SEJAK beberapa tahun terakhir, banyak masyarakat pengguna rokok konvensional beralih ke rokok elektrik atau vape. Banyak dari mereka yang menganggap vape lebih aman dan merupakan alternatif untuk perokok berat mengurangi penggunaan tembakau.
Namun ternyata, menurut Dokter Spesialis Paru Prof. Dr. dr. Agus Dwi Susanto, SpP(K) banyak orang yang tidak memahami bahwa vape ini tetap berbahaya.
"Yang namanya lebih aman bukan berarti tidak berbahaya, jadi itu bahasanya harus disampaikan ke masyarakat, bahwa istilah lebih aman tetap berbahaya," ujar Prof Agus saat dihubungi MNC Portal pada Selasa (2/1/2024).
Prof Agus menyampaikan di dalam vape maupun rokok konvensional ada tiga persamaan, persamaan inilah yang menimbulkan masalah pada kesehatan.

"Pertama sama-sama mengandung nikotin, tentu dapat menyebabkan adiksi dan risiko penyakit jantung dan pembuluh darah.
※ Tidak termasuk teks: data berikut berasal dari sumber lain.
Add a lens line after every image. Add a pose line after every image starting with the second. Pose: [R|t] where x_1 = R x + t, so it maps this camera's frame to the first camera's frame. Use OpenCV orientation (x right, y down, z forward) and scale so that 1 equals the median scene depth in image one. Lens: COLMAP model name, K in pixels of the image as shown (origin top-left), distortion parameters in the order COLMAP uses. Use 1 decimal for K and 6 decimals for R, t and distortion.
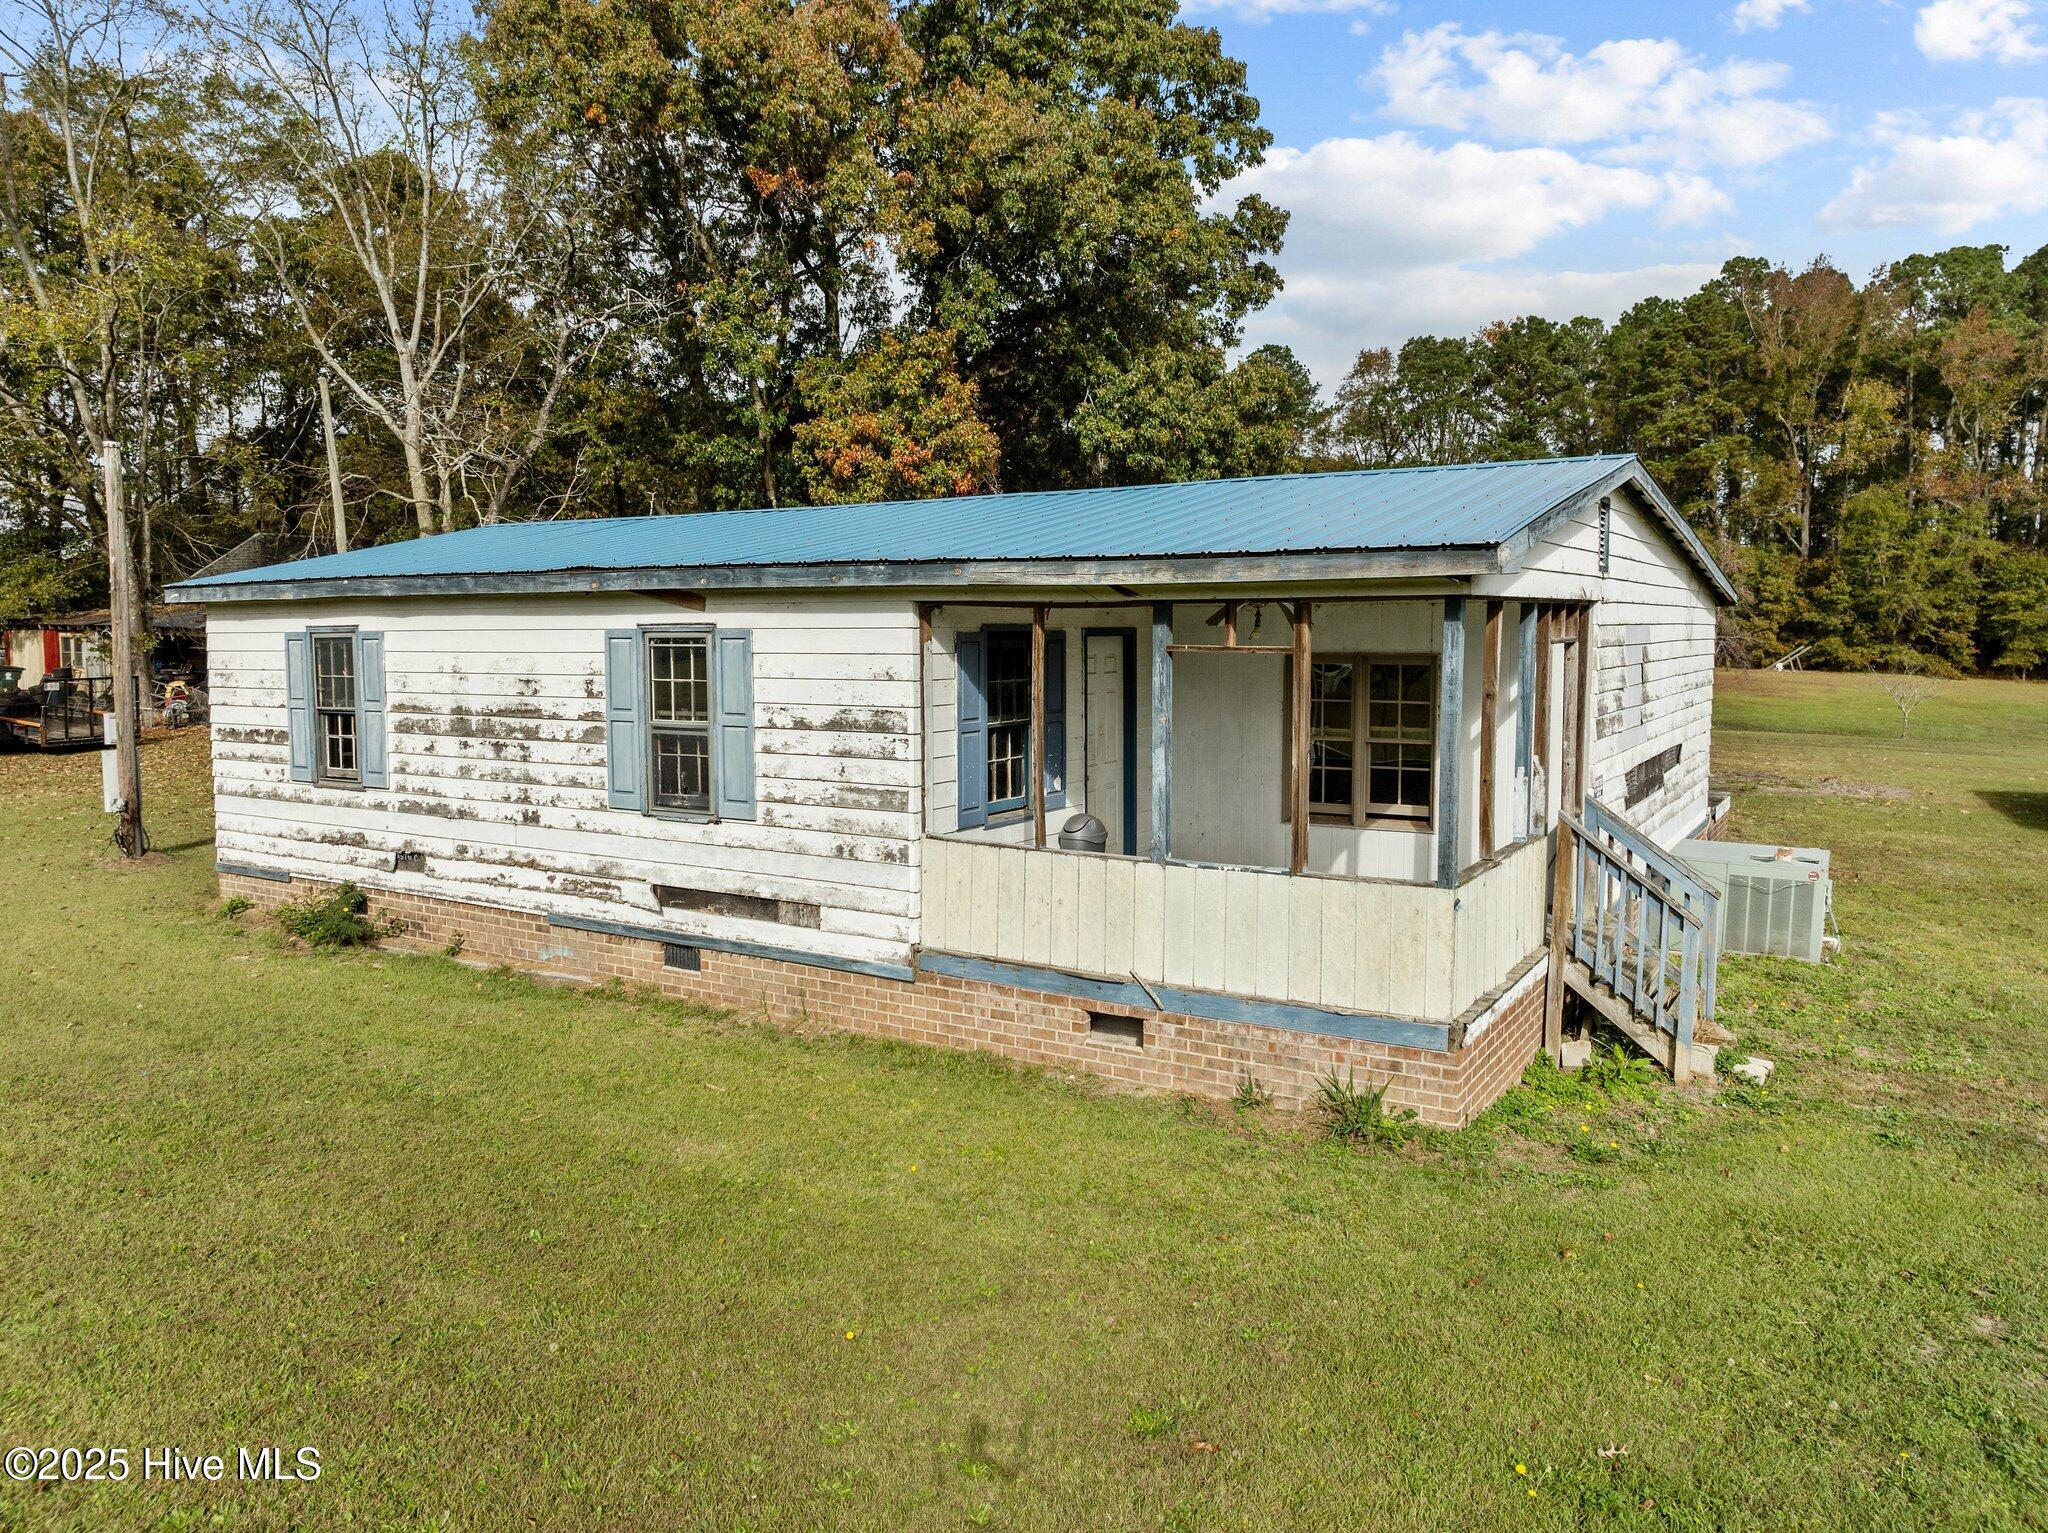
lens RADIAL K [[1462.4, 0, 1024.0], [0, 1462.4, 766.5], [0, 0, 1]] dist [-0.075563, 0.043238]
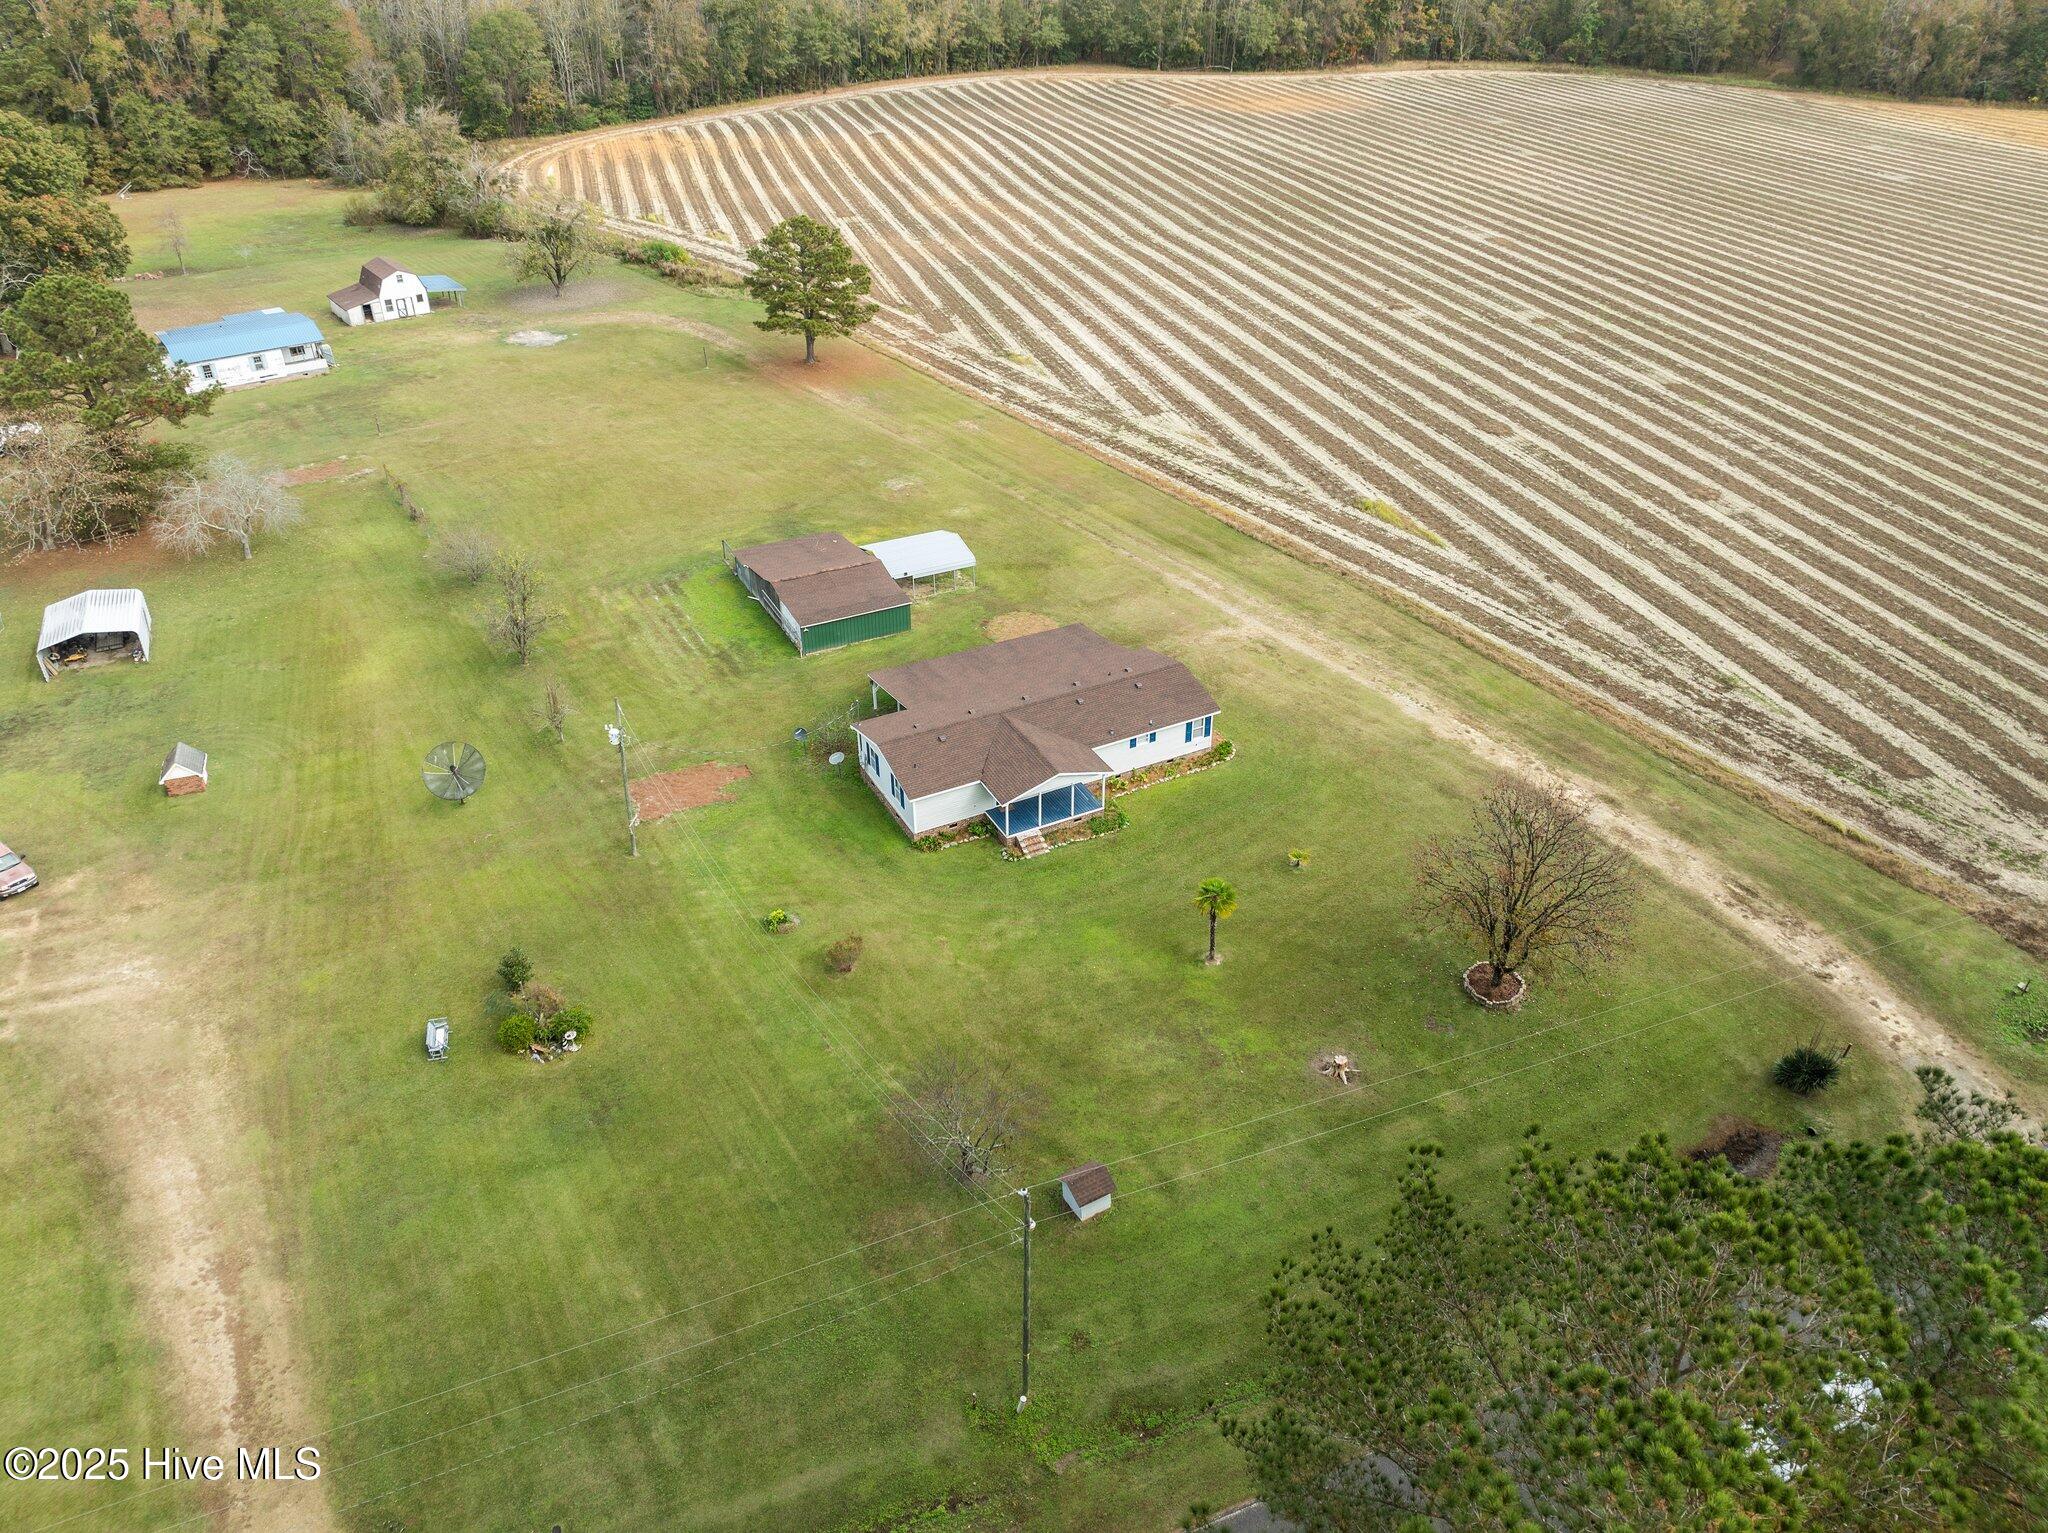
lens RADIAL K [[1446.1, 0, 1024.0], [0, 1446.1, 766.5], [0, 0, 1]] dist [-0.037175, 0.001468]
pose [[0.401330, -0.495945, 0.770047, -0.924052], [0.087269, 0.857604, 0.506853, -0.284263], [-0.911766, -0.136214, 0.387463, -1.077016]]
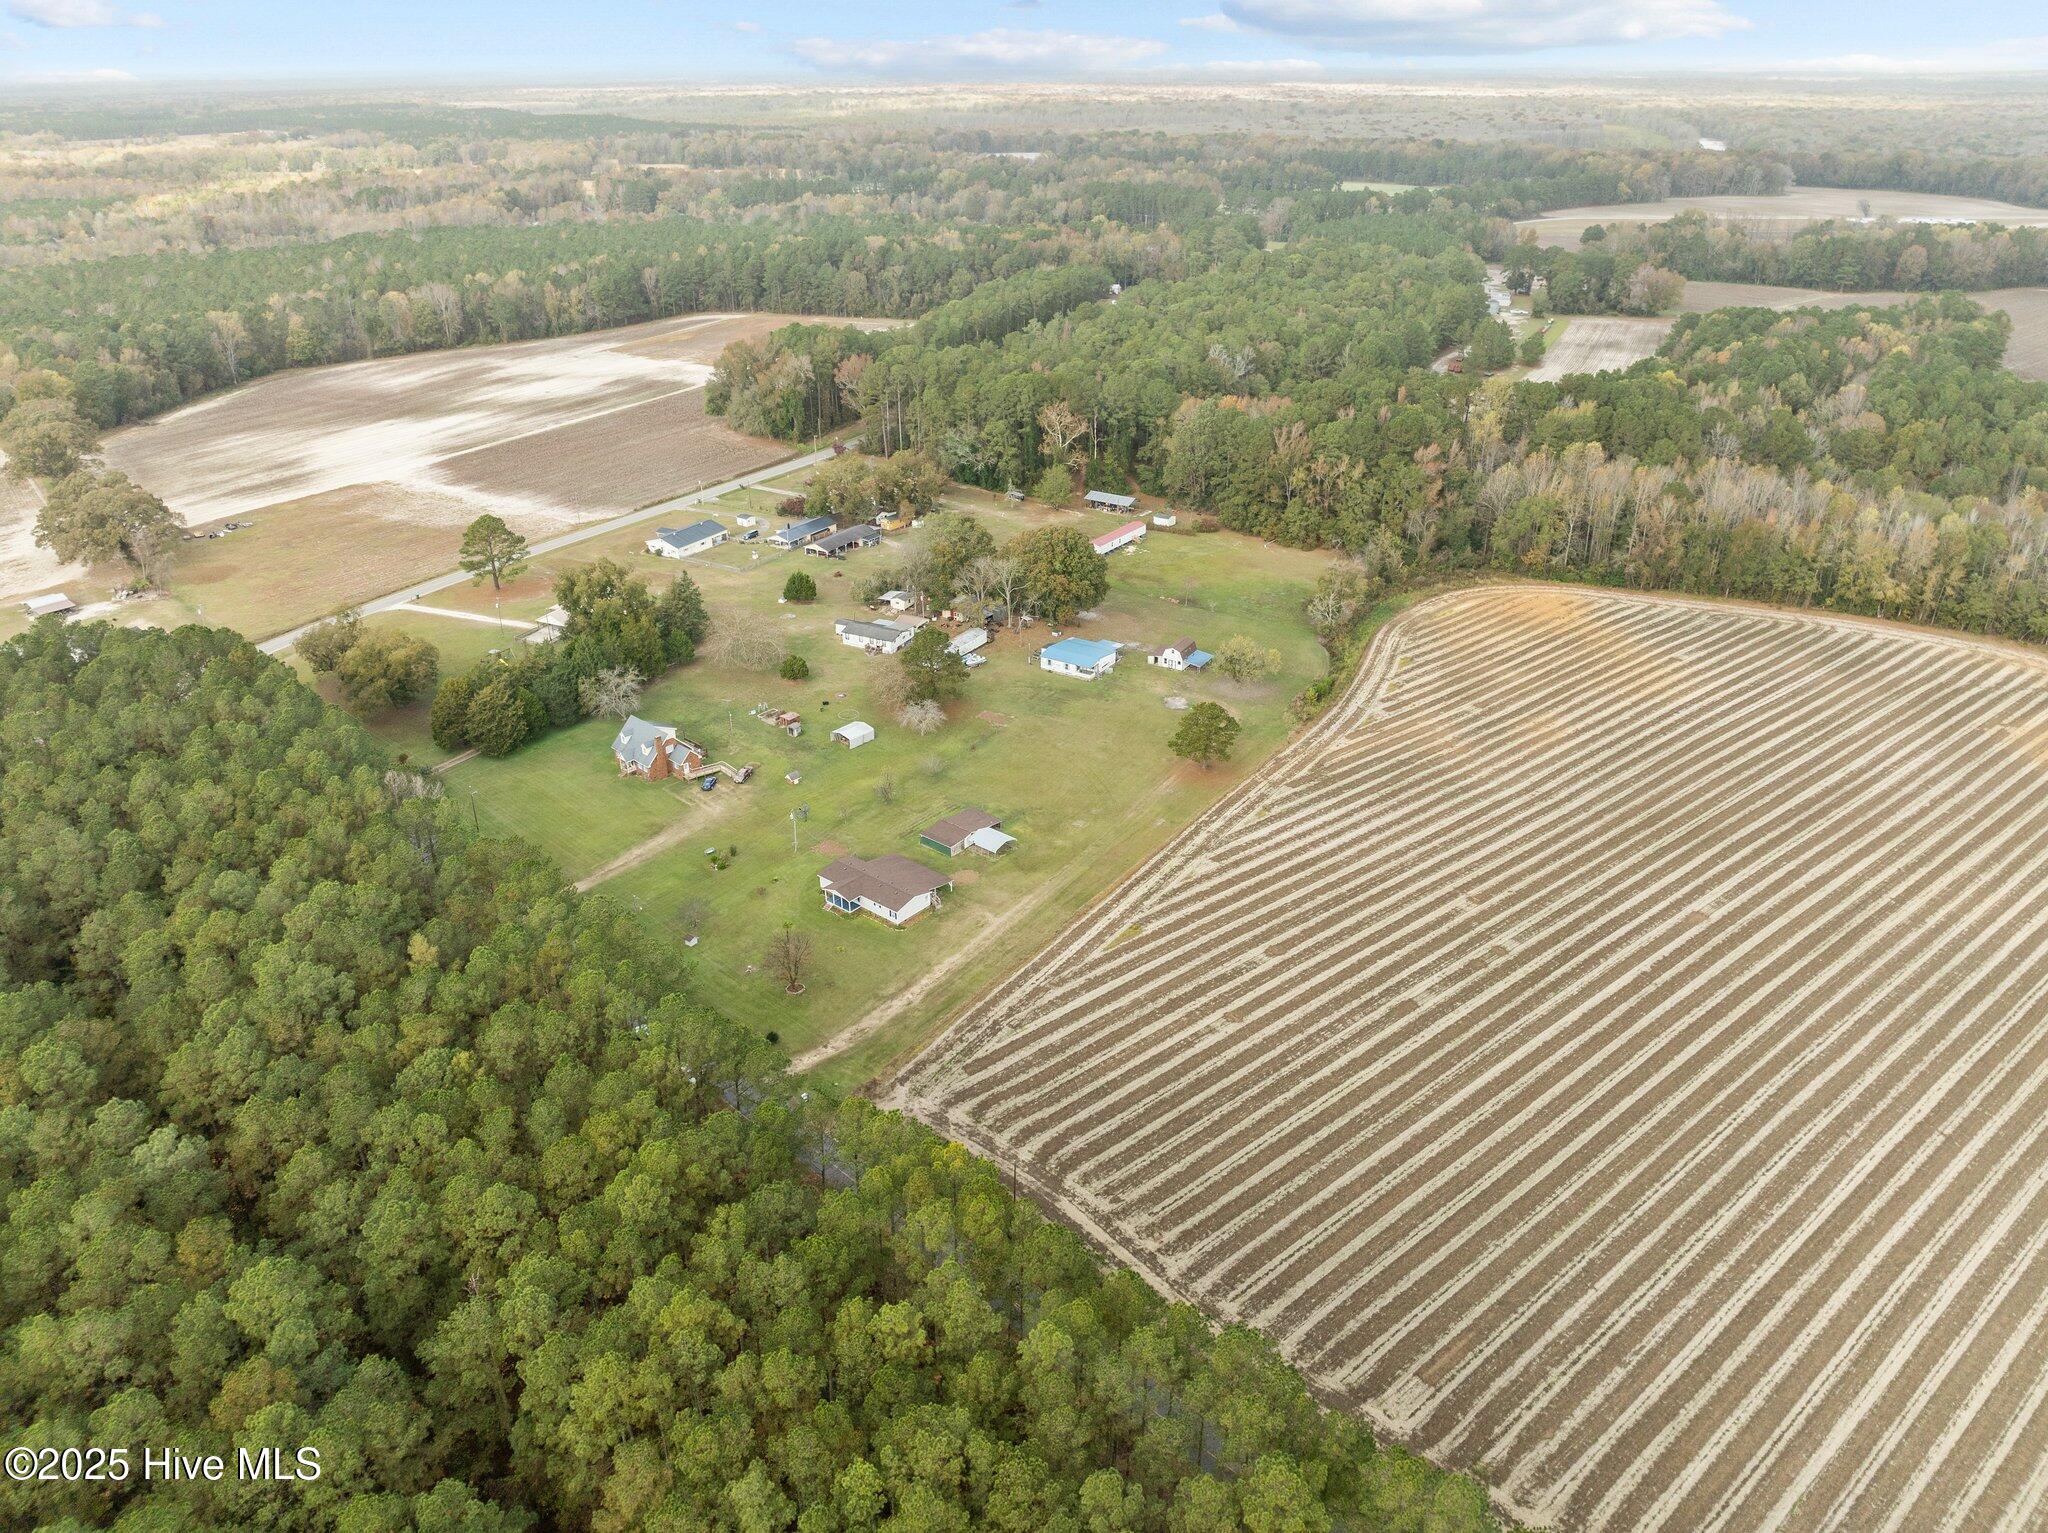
lens RADIAL K [[1415.2, 0, 1024.0], [0, 1415.2, 766.5], [0, 0, 1]] dist [0.000677, 0.000790]
pose [[0.999911, 0.005408, -0.012213, -0.078220], [-0.000575, 0.930957, 0.365128, -0.906508], [0.013344, -0.365089, 0.930877, -2.780454]]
Nikotin bisa menginduksi kelainan vaskuler atau penyempitan pembuluh darah sehingga risikonya jantung dan stroke menjadi meningkat," tuturnya.
Meskipun di dalam vape tidak mengandung tar, tapi ada kandungan karsinogen yang merupakan penyebab kanker. Banyak orang yang salah kaprah, bahwa tidak adanya kandungan tar di dalam vape lebih aman. Padahal karsinogen di dalam vape juga berbahaya.
"Ternyata studi terbaru di vape ini memang banyak mengandung bahan karsinogen walaupun nggak ada tarnya, dan ini terbukti menginduksi sel kanker. Studi di luar negeri pada hewan joba sudah ada publikasinya, yang menunjukkan ketika tikus dieksposur terhadap uap dari vape selama 54 minggu ternyata 22,5 persen jadi kanker paru, 50 persennya jadi kanker kandung kemih," katanya.
"Bayangkan kalau itu terjadi pada remaja kita, bertahun-tahun pakai vape bisa kena kanker. Hewan coba aja udah kena kanker, sama manusia nggak beda jauh pasti," ucapnya.